Networking - Tailscale: Advanced Subnet Routing and Site-to-Site Integration
The Hybrid Cloud Connectivity Challenge
We have discussed the basics of Tailscale and Zero Trust, but a experienced administrator often faces a more complex challenge: Legacy Connectivity. You have a cloud VPC in AWS, a physical datacenter with 500 servers that don’t have Tailscale installed, and a remote team that needs to access all of it seamlessly.
You cannot install a Tailscale agent on every single legacy database, printer, or industrial controller. The solution is Subnet Routing. This allows a single Linux box to act as a “Transparent Gateway” between your Tailscale mesh and your traditional physical networks.
Architecture: The Subnet Router as a Bridge
A Subnet Router is a Tailscale-enabled node that advertises a range of “real” IP addresses (e.g., 10.0.0.0/24) to the Tailnet. Other nodes on the Tailnet see those IPs and automatically route traffic for them through the gateway.
Implementation: Setting up a Subnet Router
1. Enable IP Forwarding on Linux
Before Tailscale can route traffic, the Linux kernel must be told to allow it.
1
2
3
echo 'net.ipv4.ip_forward = 1' | sudo tee -a /etc/sysctl.d/99-tailscale.conf
echo 'net.ipv6.conf.all.forwarding = 1' | sudo tee -a /etc/sysctl.d/99-tailscale.conf
sudo sysctl -p /etc/sysctl.d/99-tailscale.conf
2. Advertise the Routes
When starting Tailscale, we tell it which subnets this node “owns.”
1
sudo tailscale up --advertise-routes=10.0.1.0/24,192.168.10.0/24
3. Approve the Routes in the Console
For security, Tailscale will not start routing until you manually approve these routes in the Tailscale Admin Console (Edit Route Settings -> Enable All).
Phase 2: High Availability with Failover
What if your Subnet Router fails? Your entire remote team loses access to the datacenter. The Ideal Fix: Deploy High Availability (HA) Subnet Routers. If you run the exact same advertise-routes command on two different servers, Tailscale will automatically pick one as the primary. If the primary goes offline, the Tailscale coordination server will automatically update all clients to use the secondary gateway within seconds.

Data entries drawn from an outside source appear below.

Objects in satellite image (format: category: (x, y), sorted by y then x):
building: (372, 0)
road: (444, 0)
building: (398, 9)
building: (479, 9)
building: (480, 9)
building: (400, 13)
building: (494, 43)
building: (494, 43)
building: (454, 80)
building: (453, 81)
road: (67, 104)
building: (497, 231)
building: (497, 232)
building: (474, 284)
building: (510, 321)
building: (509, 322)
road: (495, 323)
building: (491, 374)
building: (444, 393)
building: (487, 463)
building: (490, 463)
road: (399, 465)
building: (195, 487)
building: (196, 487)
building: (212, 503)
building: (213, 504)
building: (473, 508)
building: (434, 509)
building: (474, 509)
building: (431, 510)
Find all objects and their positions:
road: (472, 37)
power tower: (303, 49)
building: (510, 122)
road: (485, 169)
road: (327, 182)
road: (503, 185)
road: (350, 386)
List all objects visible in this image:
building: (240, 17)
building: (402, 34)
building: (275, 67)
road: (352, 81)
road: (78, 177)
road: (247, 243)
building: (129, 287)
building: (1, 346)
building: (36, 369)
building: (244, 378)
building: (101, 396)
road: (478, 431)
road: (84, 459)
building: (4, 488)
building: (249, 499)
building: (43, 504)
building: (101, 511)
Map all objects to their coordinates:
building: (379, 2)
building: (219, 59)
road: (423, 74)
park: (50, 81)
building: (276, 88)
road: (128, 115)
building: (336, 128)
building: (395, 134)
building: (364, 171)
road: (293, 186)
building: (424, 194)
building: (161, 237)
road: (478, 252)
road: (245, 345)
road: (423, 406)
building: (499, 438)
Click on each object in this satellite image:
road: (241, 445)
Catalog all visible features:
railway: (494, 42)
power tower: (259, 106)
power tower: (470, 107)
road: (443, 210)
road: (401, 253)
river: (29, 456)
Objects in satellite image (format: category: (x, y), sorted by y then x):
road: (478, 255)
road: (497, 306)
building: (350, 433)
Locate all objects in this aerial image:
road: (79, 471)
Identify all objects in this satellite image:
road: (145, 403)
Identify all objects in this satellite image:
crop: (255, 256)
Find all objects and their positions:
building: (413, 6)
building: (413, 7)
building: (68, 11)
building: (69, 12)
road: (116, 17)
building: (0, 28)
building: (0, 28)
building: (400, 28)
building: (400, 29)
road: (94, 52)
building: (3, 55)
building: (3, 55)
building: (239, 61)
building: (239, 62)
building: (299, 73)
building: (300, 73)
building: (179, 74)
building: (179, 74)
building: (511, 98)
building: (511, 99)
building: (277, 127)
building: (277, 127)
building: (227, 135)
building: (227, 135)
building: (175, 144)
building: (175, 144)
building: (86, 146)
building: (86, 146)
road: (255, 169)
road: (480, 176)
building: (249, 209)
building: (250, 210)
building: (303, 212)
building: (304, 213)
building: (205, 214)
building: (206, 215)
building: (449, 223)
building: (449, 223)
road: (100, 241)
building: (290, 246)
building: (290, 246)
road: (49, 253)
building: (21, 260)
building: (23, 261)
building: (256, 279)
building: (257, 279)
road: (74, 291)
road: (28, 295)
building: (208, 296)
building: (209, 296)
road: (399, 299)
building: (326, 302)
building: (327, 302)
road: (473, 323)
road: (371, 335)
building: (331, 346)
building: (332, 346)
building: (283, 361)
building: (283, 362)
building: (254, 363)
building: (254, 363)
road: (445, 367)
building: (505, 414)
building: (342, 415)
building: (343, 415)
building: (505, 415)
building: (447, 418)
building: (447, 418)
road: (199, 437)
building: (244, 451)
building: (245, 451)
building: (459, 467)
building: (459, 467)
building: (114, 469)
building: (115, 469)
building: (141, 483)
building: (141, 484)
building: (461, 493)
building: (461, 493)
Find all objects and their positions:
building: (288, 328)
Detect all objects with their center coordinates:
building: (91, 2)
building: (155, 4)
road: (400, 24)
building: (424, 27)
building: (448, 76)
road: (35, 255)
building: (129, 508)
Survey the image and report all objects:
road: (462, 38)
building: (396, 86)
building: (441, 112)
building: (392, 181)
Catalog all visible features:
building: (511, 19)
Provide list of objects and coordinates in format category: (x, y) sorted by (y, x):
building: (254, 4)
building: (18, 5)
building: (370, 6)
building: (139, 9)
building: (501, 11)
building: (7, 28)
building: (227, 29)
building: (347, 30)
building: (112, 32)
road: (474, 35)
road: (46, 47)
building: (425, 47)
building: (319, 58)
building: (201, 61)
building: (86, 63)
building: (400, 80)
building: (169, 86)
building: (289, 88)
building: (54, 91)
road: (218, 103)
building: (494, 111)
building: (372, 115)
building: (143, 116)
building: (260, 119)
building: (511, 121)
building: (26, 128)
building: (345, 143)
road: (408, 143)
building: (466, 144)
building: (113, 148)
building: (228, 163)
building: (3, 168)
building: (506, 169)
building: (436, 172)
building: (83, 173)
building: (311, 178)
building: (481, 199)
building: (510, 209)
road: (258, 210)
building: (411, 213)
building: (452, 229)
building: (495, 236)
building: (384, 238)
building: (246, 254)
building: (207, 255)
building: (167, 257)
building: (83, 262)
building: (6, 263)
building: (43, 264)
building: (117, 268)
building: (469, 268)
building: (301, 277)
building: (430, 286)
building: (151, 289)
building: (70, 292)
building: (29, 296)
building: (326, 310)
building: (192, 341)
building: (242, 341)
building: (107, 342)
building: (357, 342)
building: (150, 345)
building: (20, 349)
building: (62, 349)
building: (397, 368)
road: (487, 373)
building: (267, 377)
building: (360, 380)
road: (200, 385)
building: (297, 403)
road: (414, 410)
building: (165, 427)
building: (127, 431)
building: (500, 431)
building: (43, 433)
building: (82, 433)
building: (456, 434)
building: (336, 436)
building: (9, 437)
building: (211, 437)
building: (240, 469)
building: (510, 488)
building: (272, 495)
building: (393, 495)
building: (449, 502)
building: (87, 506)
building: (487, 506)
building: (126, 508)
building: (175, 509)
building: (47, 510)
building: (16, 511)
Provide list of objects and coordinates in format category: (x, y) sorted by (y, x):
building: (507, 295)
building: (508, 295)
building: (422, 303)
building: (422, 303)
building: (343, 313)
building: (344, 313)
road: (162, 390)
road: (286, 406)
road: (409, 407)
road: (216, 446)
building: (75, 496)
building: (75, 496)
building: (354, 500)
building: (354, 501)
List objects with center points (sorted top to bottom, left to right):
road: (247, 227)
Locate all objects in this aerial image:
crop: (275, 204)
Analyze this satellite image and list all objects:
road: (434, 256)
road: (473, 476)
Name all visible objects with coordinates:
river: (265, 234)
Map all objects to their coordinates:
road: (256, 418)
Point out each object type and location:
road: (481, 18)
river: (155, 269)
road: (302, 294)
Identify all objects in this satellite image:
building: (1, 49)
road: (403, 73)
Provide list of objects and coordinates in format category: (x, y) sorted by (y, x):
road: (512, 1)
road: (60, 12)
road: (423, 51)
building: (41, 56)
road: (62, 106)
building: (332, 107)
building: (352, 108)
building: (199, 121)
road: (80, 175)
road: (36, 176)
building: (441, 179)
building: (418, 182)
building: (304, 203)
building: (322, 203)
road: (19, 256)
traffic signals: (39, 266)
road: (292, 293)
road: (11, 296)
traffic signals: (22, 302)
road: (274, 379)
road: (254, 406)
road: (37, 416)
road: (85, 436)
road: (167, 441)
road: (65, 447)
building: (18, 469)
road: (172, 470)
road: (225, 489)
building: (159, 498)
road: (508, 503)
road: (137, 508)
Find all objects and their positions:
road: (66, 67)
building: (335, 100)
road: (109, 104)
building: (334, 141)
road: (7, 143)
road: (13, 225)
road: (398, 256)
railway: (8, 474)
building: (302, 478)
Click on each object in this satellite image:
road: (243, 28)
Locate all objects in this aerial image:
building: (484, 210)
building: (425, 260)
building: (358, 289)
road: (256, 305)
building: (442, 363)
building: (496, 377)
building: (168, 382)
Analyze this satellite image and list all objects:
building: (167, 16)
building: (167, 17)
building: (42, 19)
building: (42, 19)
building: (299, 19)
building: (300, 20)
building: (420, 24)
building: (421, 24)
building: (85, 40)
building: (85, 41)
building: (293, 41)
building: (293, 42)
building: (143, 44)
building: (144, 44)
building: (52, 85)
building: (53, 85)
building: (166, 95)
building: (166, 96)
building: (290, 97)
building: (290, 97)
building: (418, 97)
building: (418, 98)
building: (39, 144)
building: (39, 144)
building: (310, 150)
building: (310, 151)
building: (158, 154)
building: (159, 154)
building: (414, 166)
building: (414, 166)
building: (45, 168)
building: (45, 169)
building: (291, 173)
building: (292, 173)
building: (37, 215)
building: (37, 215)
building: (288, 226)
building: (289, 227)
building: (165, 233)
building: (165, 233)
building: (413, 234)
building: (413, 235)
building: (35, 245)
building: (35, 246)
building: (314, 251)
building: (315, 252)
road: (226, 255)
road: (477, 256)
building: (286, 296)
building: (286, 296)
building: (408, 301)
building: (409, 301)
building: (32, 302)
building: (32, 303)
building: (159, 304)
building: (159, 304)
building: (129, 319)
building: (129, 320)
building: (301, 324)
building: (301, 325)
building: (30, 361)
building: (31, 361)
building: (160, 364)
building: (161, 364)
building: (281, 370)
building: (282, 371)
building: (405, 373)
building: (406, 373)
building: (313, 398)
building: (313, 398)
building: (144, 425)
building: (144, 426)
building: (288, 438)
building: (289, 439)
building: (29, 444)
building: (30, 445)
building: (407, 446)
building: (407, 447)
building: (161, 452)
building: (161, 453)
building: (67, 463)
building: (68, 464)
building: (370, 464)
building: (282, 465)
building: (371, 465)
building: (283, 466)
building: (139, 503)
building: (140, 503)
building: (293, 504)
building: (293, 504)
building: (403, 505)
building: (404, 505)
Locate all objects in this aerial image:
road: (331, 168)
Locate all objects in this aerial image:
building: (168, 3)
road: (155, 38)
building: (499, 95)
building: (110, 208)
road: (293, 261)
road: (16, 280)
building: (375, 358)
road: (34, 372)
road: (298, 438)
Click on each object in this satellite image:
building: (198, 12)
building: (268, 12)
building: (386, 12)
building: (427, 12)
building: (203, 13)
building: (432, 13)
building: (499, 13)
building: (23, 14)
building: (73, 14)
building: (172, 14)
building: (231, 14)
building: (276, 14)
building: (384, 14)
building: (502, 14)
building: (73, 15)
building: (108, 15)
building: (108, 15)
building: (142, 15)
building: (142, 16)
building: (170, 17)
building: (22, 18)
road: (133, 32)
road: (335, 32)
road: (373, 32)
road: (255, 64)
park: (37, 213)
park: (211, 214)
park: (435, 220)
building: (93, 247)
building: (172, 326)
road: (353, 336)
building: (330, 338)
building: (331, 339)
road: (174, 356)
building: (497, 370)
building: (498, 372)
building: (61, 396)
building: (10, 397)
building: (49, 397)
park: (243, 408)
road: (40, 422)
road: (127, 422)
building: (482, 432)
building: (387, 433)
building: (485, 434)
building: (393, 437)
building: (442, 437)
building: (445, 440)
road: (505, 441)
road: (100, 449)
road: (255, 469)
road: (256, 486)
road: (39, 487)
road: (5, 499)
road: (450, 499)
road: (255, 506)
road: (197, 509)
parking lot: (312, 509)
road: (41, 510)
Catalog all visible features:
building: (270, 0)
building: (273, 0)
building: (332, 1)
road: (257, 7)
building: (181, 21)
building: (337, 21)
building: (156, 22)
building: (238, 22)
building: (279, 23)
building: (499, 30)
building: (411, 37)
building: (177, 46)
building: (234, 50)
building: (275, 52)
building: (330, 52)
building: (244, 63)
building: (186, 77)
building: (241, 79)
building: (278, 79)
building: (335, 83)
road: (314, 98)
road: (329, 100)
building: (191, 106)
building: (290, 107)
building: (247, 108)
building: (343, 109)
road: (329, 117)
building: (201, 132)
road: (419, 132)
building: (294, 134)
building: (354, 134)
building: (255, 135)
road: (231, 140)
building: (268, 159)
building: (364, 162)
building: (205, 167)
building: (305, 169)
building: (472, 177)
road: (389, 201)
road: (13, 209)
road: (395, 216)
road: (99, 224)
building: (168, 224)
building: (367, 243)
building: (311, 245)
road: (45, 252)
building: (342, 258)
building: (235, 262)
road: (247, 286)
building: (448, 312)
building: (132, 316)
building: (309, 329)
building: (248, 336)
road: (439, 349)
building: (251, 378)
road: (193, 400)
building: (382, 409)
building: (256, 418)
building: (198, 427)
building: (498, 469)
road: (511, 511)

Phase 3: Site-to-Site Integration (The ‘LAN-to-LAN’ Secret)
To make this a true site-to-site VPN, you need the physical devices behind the Subnet Router to be able to find the Tailscale nodes.
- Static Routes: On your physical router (Mikrotik/OPNsense), add a static route for the Tailscale range (usually
100.64.0.0/10) pointing to the internal IP of the Subnet Router. - MSS Clamping: Because Tailscale/WireGuard adds overhead, you must implement MSS Clamping on the Subnet Router to prevent large packets from being dropped.
1
iptables -t mangle -A FORWARD -p tcp --tcp-flags SYN,RST SYN -j TCPMSS --clamp-mss-to-pmtu
Why This Wins Over Legacy IPsec
- No NAT Issues: Tailscale’s DERP system punches through even the most restrictive double-NAT environments.
- Performance: Based on WireGuard, it is significantly faster and uses less CPU than AES-CBC based IPsec tunnels.
- Visibility: You can see every active connection and audit every ACL change in a single web interface.
Summary
Subnet Routing is the bridge between the future of Zero Trust and the reality of legacy infrastructure. By implementing HA Subnet Routers and proper site-to-site routing, you provide your organisation with a connectivity fabric that is invisible to the user but robust and secure for the administrator. It is the ultimate tool for managing the complexity of the modern hybrid-cloud network.